Exercise data: Begin
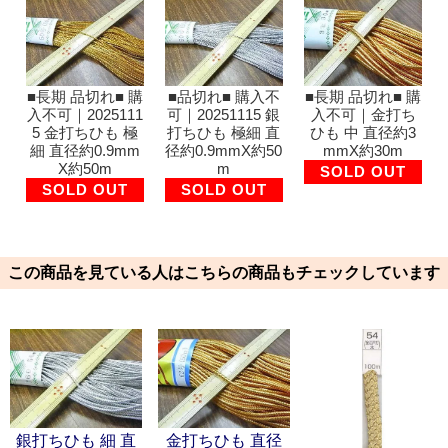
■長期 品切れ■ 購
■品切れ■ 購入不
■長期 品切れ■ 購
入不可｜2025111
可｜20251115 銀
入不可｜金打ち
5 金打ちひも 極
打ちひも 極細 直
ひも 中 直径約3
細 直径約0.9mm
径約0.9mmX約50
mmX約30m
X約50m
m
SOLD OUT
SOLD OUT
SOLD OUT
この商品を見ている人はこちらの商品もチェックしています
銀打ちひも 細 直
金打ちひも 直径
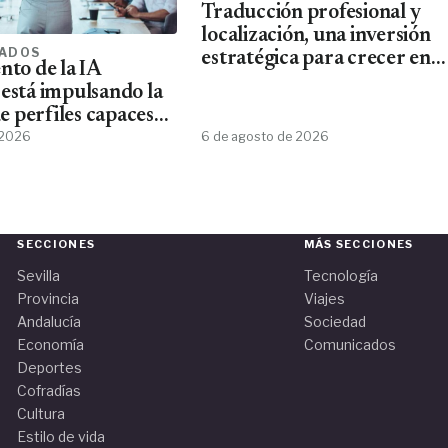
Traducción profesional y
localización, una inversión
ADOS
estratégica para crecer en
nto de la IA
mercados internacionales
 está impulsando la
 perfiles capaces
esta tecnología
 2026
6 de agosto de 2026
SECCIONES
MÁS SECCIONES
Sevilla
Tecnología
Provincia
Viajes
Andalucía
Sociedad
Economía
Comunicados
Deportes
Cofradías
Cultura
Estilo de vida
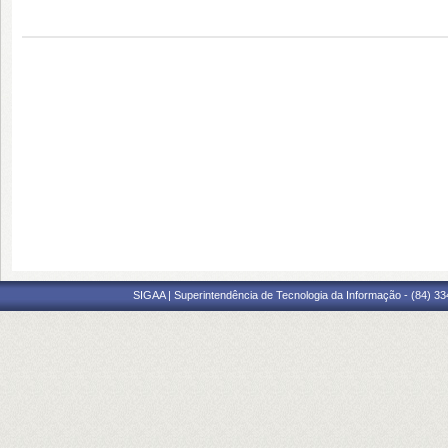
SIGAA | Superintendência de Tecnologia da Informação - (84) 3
Exercise data: End
Exercise data: Begin
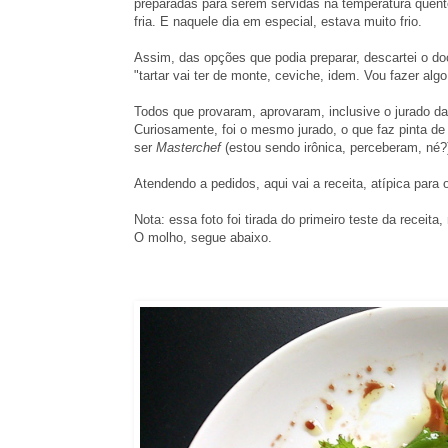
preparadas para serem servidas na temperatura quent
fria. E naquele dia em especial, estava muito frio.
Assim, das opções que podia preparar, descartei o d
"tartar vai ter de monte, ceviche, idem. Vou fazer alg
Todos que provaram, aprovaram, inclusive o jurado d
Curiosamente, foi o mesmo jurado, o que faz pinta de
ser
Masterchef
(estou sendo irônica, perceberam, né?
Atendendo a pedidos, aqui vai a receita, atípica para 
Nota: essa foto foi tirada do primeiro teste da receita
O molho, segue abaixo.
Exercise data: End
Exercise data: Begin
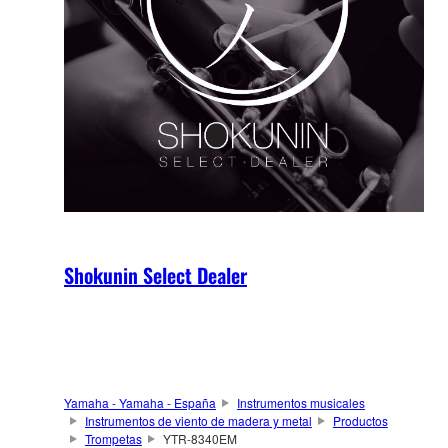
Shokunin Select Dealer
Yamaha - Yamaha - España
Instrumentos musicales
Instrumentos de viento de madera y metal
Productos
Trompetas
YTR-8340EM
Exercise data: End
**Your objective**
Reproduce everything from the line containing "Traducción profesional y" down to the line containing "Estilo de vida", including both of those lines.

**Result of the exercise**
Traducción profesional y
localización, una inversión
ADOS
estratégica para crecer en
nto de la IA
mercados internacionales
 está impulsando la
 perfiles capaces
esta tecnología
 2026
6 de agosto de 2026
SECCIONES
MÁS SECCIONES
Sevilla
Tecnología
Provincia
Viajes
Andalucía
Sociedad
Economía
Comunicados
Deportes
Cofradías
Cultura
Estilo de vida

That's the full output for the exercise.